Алмаз смотрел на брата. Он знал — Дархан рано или поздно сорвется. Пристрелит караульного, разрушит проволочную ограду. Придут каратели. Нет, на Букейханова брата отпускать нельзя. Алмаз двинулся вперед.

— Я с тобой.

— Нет. Ты дома. Налажу контакт, будет у нас вода. Вдвоем сложнее врать. Доверься.

* * *

Все прошло без запинки. Караульные, лениво проводив Дархана взглядом, даже не окликнули его. Набрав воды, он все думал — пойти напрямик домой либо отсидеться до темноты в одном из подъездов. Решил сделать по другому. Покинул двор, чтобы обойти здание и затащить воду через квартиру на первом этаже.

Оставалось пройти не более полсотни метров, когда сзади загорохотал-засигналил грузовик. Поравнявшись с Дарханом, грузовик сбавил скорость. Из кузова высунулся молодой наглый голубоповязочник:

— Эй, воды дай.

Дархан остановился. Протянул флягу. Боец, выпив, с удовольствием облил себе голову, промочил лицо и рассмеялся.

— Еще!

Дархан смотрел на парня, но воды не давал.

— Оглох что ли? Еще давай!

Дархан протянул бутылку. Тот грубо ударил по руке.

— Флягу давай. И ведро.

Едва сдерживаясь, Дархан сказал медленно и очень тихо.

— Мне тоже вода нужна. Берите, сколько хотите, только тару оставьте.

Молодчик, кажется, только и ждал такой реакции. Проворно спрыгнув с борта, он подошел к Дархану.

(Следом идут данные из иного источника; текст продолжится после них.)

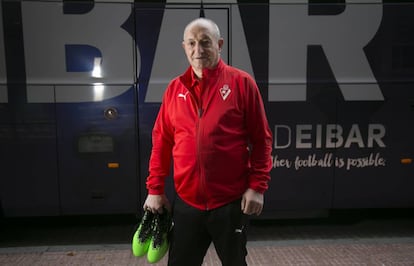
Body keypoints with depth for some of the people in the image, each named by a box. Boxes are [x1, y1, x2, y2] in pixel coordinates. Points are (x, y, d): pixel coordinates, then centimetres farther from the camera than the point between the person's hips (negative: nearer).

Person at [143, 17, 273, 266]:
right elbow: (161, 141, 8)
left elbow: (261, 139, -4)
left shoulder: (242, 82, -5)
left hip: (231, 202, -2)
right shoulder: (175, 88, 5)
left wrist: (257, 186, -9)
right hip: (186, 202, 3)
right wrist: (155, 189, 6)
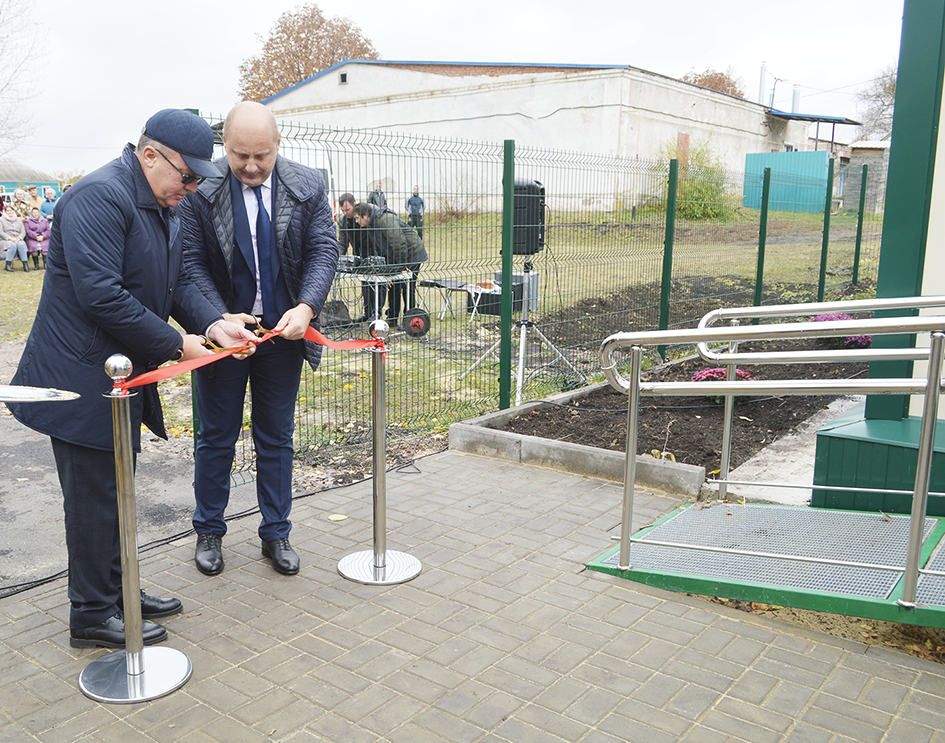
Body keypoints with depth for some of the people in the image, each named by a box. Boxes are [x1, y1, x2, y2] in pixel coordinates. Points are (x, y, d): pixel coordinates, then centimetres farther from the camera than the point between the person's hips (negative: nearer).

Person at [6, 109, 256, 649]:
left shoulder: (165, 208, 11)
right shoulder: (99, 197, -20)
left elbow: (176, 282, 13)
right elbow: (102, 295, -28)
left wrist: (212, 323, -6)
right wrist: (176, 346, -22)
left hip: (121, 377, 10)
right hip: (82, 377, -10)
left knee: (113, 490, 20)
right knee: (94, 498, 2)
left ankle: (115, 590, 35)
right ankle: (93, 615, 18)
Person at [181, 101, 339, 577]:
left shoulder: (307, 187, -4)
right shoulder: (200, 190, -9)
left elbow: (324, 251, -5)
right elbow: (191, 261, -8)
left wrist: (305, 307, -21)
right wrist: (221, 317, -21)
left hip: (283, 331, 2)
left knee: (276, 437, 11)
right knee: (217, 436, 11)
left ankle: (276, 533, 25)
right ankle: (209, 532, 28)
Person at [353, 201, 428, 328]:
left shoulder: (385, 220, -26)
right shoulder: (371, 224, 6)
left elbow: (399, 243, -30)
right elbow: (378, 248, 14)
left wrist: (404, 265, -27)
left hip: (412, 254, -10)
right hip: (395, 257, 10)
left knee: (408, 288, -6)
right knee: (393, 287, 9)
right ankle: (392, 319, 17)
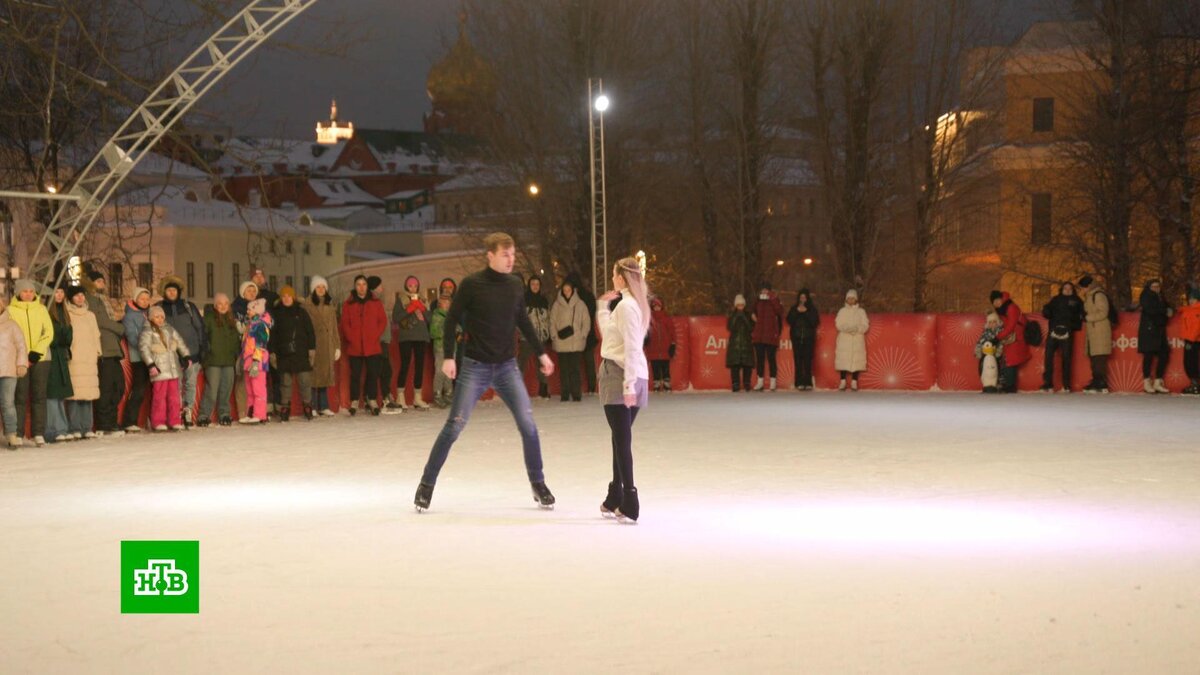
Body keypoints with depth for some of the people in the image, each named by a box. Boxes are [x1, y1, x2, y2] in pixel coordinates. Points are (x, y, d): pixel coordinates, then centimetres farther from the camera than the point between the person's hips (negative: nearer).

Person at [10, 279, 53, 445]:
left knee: (39, 396, 0)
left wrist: (37, 352, -9)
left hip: (41, 358, 2)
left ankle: (39, 434, 1)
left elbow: (49, 332, 4)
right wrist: (24, 356, -9)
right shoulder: (11, 310, 4)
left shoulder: (41, 309, 10)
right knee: (20, 397, -5)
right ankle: (18, 434, -3)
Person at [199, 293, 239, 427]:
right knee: (211, 389, -8)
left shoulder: (232, 320, 14)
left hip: (229, 360, 5)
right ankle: (204, 416, -4)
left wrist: (237, 356, 13)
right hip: (213, 360, -5)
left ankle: (225, 415, 15)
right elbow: (203, 336, -6)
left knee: (226, 390, 6)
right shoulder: (209, 319, -1)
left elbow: (237, 340, 18)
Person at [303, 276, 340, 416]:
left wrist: (337, 346, 10)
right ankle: (312, 407, -3)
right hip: (314, 345, -5)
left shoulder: (329, 306, 13)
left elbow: (334, 327, 15)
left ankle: (324, 406, 10)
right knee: (314, 375, -6)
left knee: (326, 374, 6)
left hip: (328, 345, 5)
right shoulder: (308, 306, -3)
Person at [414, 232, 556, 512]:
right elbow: (452, 319, -4)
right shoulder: (472, 284, -9)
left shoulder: (515, 285, 4)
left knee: (528, 425, -4)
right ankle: (426, 484, 7)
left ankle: (538, 484, 10)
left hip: (507, 366, 4)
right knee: (454, 427, -4)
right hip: (475, 366, -3)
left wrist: (541, 353, 17)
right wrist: (448, 356, -12)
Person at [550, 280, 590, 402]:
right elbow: (552, 322, 6)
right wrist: (555, 336, -3)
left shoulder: (580, 304, 2)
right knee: (563, 369, 2)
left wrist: (582, 336, -4)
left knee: (575, 369, -4)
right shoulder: (557, 305, 5)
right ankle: (564, 395, 6)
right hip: (561, 343, 1)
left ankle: (576, 394, -1)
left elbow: (586, 322, 4)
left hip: (576, 343, -1)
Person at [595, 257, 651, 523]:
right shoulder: (635, 304, 16)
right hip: (632, 378, 10)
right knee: (622, 438, 16)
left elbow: (632, 348, -18)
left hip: (618, 374, -10)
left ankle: (629, 505, -12)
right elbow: (607, 331, 28)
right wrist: (603, 306, 28)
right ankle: (615, 500, 25)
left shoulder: (625, 306, -12)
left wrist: (628, 384, -21)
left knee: (622, 440, -9)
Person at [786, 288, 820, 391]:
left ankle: (808, 383, -8)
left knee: (808, 361, -8)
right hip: (797, 337, 1)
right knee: (798, 360, -5)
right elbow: (789, 321, 2)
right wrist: (797, 312, -8)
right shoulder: (794, 308, 11)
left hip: (808, 337, -1)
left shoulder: (812, 309, 7)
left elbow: (815, 322, -3)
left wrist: (806, 312, -10)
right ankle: (800, 383, -5)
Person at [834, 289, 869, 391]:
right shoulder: (842, 311, 11)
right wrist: (847, 329, -17)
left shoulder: (861, 311, 10)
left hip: (857, 339, 0)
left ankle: (854, 382, -4)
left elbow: (865, 325, 3)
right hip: (844, 339, 0)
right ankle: (843, 381, -2)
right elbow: (838, 324, 2)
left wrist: (857, 329, -16)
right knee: (843, 359, -7)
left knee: (856, 359, -7)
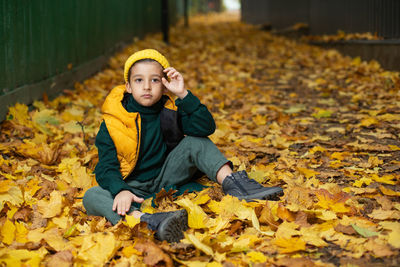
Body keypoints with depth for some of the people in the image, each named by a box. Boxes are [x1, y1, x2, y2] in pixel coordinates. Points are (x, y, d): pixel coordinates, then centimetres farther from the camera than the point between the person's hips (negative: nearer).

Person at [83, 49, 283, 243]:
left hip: (166, 178, 2)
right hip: (134, 188, -2)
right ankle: (148, 221, -59)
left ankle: (232, 183, -30)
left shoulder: (169, 111, -2)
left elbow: (206, 127, -18)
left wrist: (183, 94, -25)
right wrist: (120, 191, -36)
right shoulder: (112, 123, -9)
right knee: (91, 197, -33)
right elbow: (106, 167, -15)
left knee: (195, 142, -14)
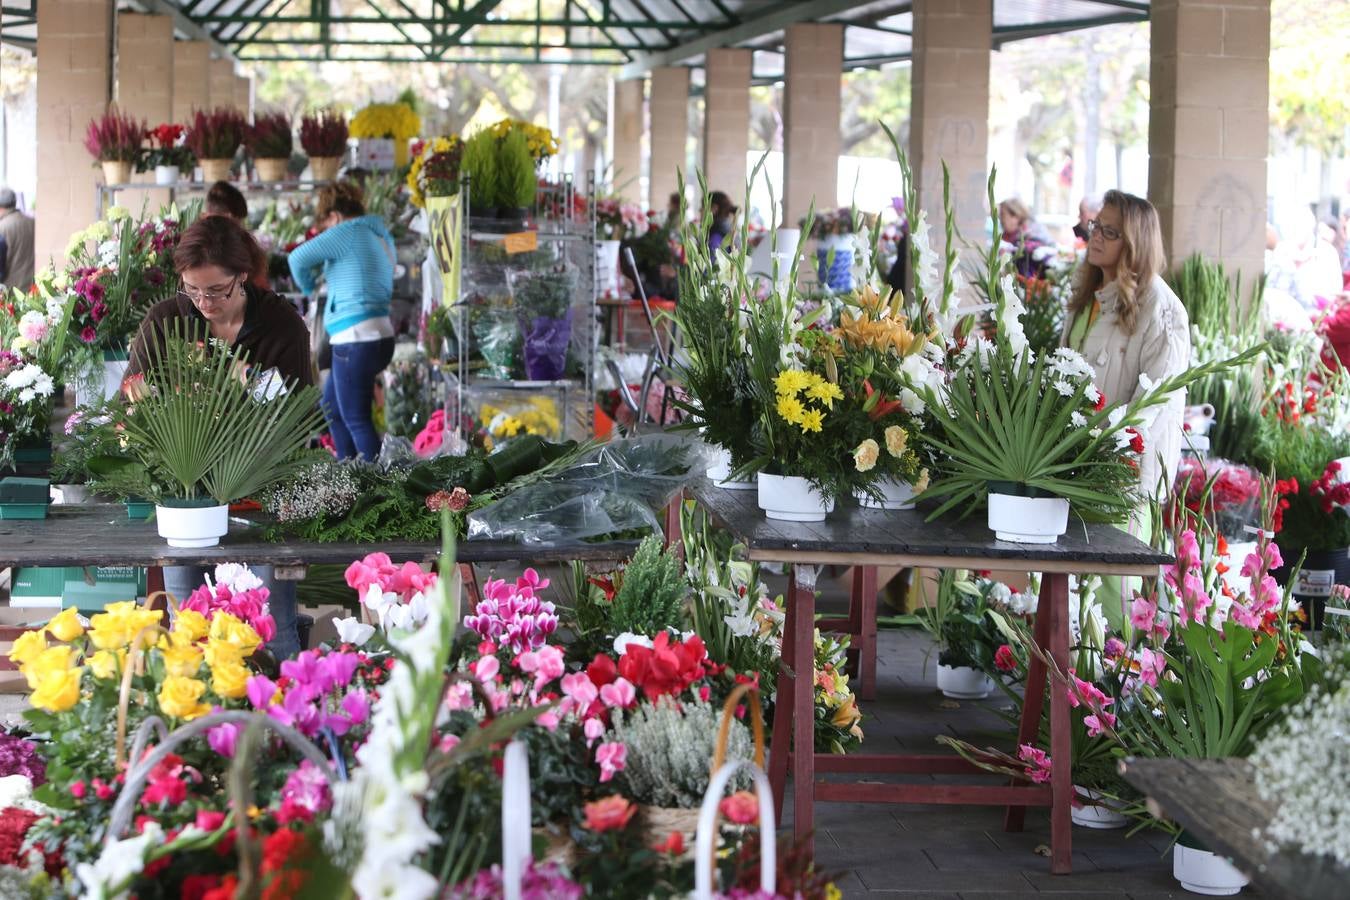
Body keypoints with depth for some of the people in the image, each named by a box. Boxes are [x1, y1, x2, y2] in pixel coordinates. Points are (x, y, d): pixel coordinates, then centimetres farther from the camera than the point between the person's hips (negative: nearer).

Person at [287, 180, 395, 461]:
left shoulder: (349, 232, -9)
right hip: (380, 336, 10)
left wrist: (308, 288, 5)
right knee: (332, 408, 21)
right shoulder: (381, 236, 17)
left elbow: (300, 257, -15)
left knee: (356, 419, -3)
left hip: (356, 341, -10)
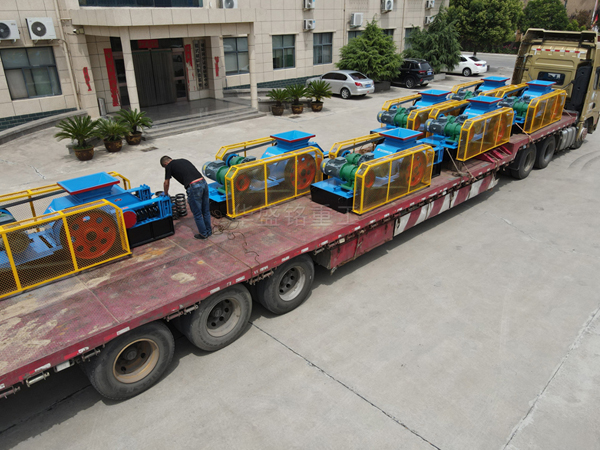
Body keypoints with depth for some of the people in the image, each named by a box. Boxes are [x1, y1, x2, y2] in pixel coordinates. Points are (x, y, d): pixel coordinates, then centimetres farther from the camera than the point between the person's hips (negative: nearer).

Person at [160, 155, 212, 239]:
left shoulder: (169, 166, 9)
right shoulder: (183, 160, 27)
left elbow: (166, 183, 16)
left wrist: (166, 194, 35)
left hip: (193, 187, -7)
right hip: (203, 182, 7)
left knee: (197, 213, 10)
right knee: (206, 210, 20)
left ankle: (203, 234, 22)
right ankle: (208, 231, 33)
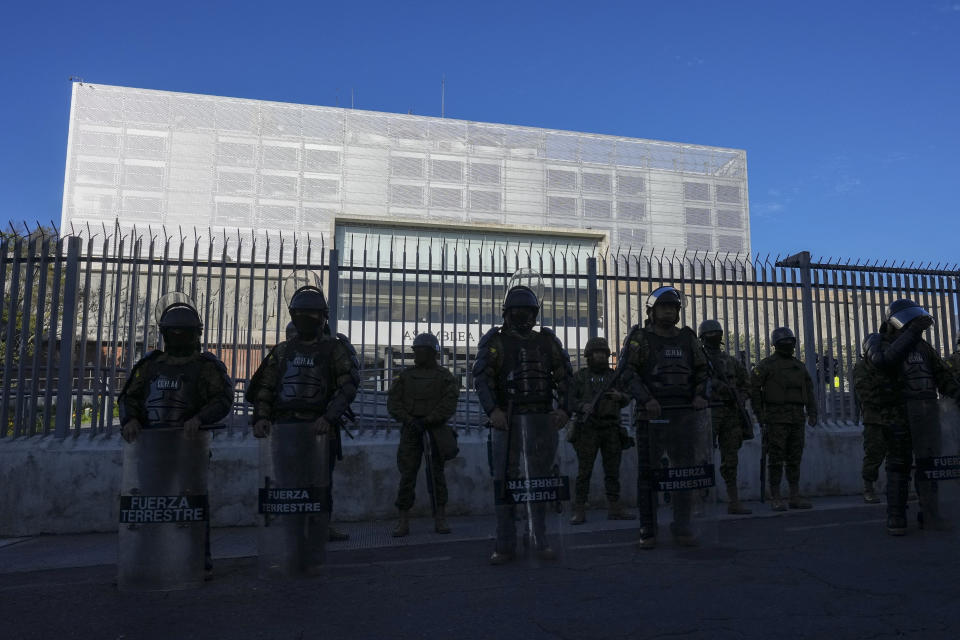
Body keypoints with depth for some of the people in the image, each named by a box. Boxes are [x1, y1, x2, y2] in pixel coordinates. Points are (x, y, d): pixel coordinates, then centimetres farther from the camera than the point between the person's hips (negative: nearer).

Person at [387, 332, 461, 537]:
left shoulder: (445, 376, 4)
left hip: (435, 431, -1)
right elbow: (393, 402, 3)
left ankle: (440, 519, 11)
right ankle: (403, 521, 3)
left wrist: (426, 421, -17)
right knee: (407, 475, -2)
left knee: (437, 474, 3)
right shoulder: (406, 375, 10)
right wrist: (408, 419, -13)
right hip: (411, 432, 1)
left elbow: (449, 405, -8)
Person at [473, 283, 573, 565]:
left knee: (540, 479, 9)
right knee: (505, 480, 1)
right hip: (506, 420, -2)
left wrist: (563, 409, -8)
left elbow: (564, 376, 7)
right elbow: (482, 378, -8)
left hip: (542, 419, 2)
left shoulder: (548, 340, 10)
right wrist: (493, 410, -22)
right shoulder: (494, 341, 2)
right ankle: (505, 545, 10)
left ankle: (540, 540, 20)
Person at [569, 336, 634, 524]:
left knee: (613, 470, 5)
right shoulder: (580, 376, 4)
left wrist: (619, 396, -14)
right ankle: (579, 512, -1)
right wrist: (582, 407, -20)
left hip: (611, 430, 3)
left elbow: (626, 401, 9)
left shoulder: (613, 376, 11)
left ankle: (614, 509, 13)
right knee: (584, 471, -4)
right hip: (588, 429, -3)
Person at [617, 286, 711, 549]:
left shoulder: (687, 338, 15)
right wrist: (646, 399, -19)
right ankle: (648, 531, 11)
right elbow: (627, 373, -6)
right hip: (651, 414, -3)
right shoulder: (640, 337, 3)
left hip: (684, 414, 3)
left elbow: (703, 370, 17)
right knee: (647, 472, 2)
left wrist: (701, 395, -2)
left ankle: (682, 526, 19)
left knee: (686, 469, 4)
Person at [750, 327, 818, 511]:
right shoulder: (766, 364, -1)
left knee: (794, 459, 8)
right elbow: (753, 388, -6)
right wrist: (760, 415, -10)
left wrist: (812, 413, 6)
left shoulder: (799, 365, 17)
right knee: (776, 460, -3)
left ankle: (795, 497, 15)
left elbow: (809, 391, 18)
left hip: (797, 420, 6)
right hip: (776, 419, -5)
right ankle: (775, 499, 2)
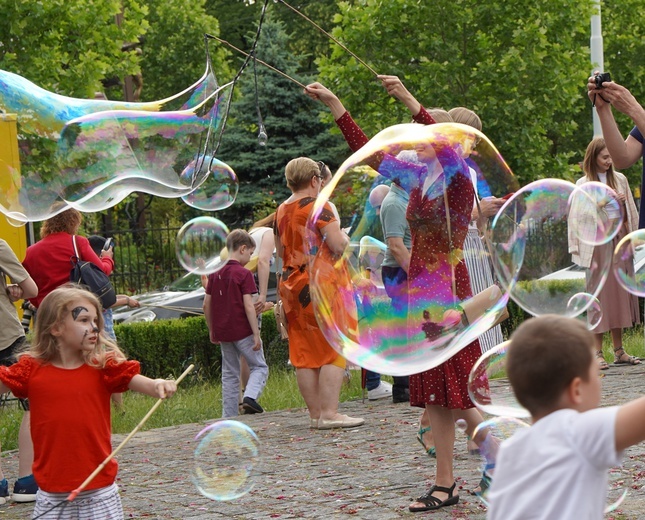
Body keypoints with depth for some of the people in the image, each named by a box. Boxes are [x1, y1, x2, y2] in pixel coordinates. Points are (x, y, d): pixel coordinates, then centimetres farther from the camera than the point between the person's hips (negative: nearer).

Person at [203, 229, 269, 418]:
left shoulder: (214, 273, 8)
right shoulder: (244, 274, -10)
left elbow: (206, 305, 10)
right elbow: (248, 306, -16)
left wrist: (212, 330, 20)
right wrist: (256, 335, -13)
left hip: (222, 332, 6)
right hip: (243, 331, -6)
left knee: (229, 374, 12)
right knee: (259, 367, 6)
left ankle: (229, 416, 9)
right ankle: (250, 396, -19)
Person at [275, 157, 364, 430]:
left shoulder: (281, 210, 12)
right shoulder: (318, 206, -10)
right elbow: (339, 246, -15)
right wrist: (344, 235, 5)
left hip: (290, 284, 7)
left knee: (304, 352, 8)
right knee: (335, 348, -4)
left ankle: (315, 414, 10)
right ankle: (329, 413, -10)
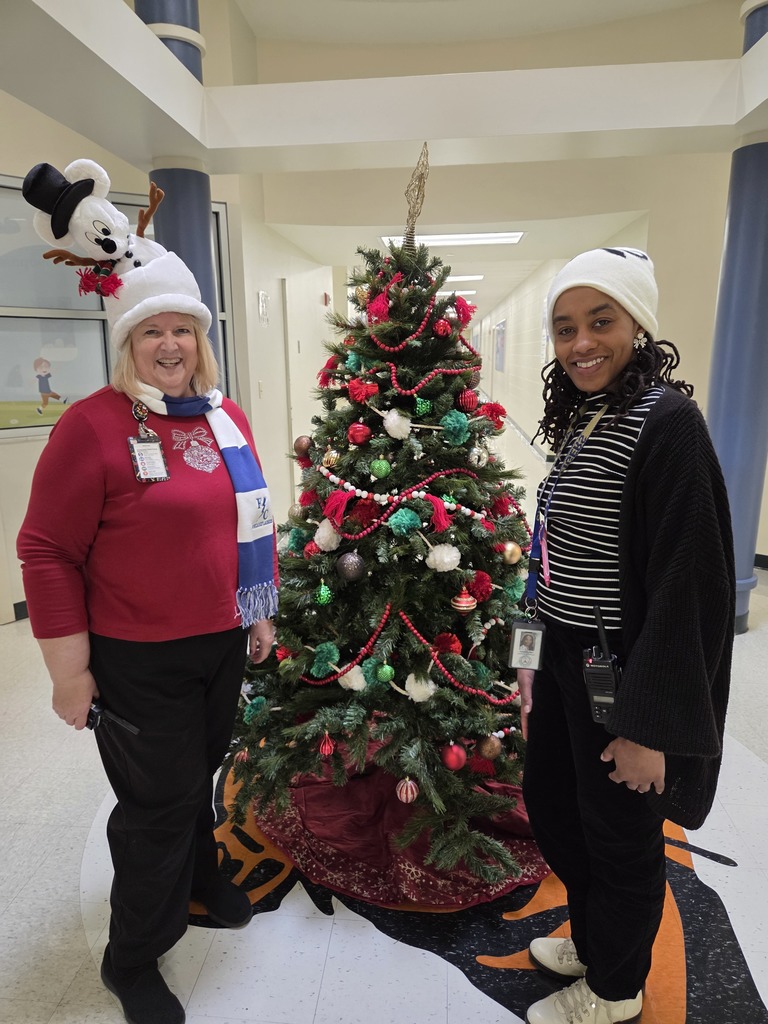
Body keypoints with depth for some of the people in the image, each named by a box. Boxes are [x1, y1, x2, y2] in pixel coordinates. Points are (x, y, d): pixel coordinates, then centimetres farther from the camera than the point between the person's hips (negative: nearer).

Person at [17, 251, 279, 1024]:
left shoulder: (227, 418, 4)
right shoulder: (92, 425, -15)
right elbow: (47, 552, -14)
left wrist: (261, 610, 15)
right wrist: (68, 670, -12)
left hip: (222, 643, 6)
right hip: (138, 660, -5)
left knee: (200, 773, 24)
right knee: (159, 800, 10)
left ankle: (198, 874, 54)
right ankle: (131, 961, 38)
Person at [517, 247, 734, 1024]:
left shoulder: (665, 423, -19)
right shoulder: (582, 420, 7)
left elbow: (686, 586, -21)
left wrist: (651, 725, -18)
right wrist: (538, 658, 16)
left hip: (620, 677, -8)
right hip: (566, 661, 9)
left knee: (618, 836, 13)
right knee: (548, 803, 23)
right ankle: (593, 937, 51)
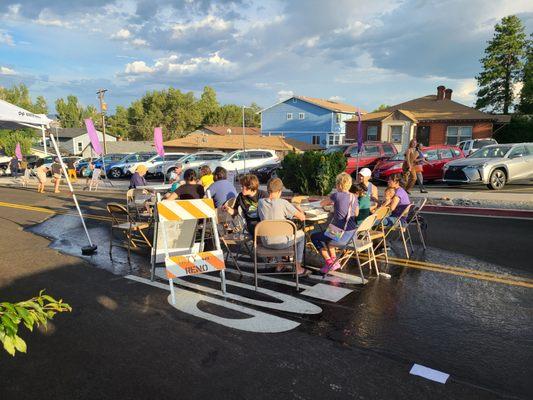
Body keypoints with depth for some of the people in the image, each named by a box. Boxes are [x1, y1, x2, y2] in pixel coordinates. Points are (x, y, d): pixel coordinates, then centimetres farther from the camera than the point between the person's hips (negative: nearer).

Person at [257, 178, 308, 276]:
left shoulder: (261, 202, -4)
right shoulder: (283, 203, -17)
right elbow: (302, 217, -12)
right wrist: (300, 212, 10)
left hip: (265, 242, 5)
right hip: (280, 242, -5)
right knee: (301, 235, 22)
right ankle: (298, 268, 25)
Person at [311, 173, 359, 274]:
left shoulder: (337, 195, -13)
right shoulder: (354, 198, 4)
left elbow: (322, 203, 2)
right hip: (353, 234, 7)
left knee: (314, 237, 14)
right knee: (326, 235, 33)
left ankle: (329, 262, 13)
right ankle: (334, 260, 31)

— Ты че, охренел что ли? Ты кому так отвечаешь⁈ — Молодчик поправил старое ружье, болтавшееся как попало на плече. Он все напирал. Дархан не отступал.

— Э, ты кого толкаешь, ты ко… — договорить он не успел. Отмеренным коротким в челюсть Дархан отправил бойца в дальнее плавание. Боец же, как свергнутый памятник, начал падать медленно, даже не думая сгруппироваться. Раздался громкий стук, буйная голова крепко ударилась о бортик грузовика. Как горох посыпались остальные. Стали избивать Дархана палками и прикладами. Последнее, что он запомнил — лежащая на дороге фляга, из которой булькала-выплескивалась вода. Вода текла к бордюру, смешиваясь с его кровью.

* * *

Дархан пришел в себя в темном душном подвале. Горела пыльная оранжевая лампочка. Кошачье окно было забрано тонкой решеткой. Выбраться через окошко не представлялось возможным.

— Пи-и-ить!

Курчавый толстяк, пробравшись к Дархану, поднес к его губам грязную миску с водой. Дархан начал жадно пить. Стало полегче. Голову ломило. С трудом подняв руку, Дархан потрогал затылок. Кровь давно уже запеклась, но волосы превратились в жесткий лохматый клок. Он осмотрел сокамерников — уже знакомый курчавый толстяк в спортивном костюме, лысый крепкий старик, морщинистое лицо которого не подходило пышущему здоровьем могучему телу и чахлый подросток, совсем еще мальчишка. Курчавый, вернувшись к кошачьему окошку, сел под ним, и начал беззвучно молиться. Он все смотрел куда-то вверх. Лысый подозрительно глянул на Дархана.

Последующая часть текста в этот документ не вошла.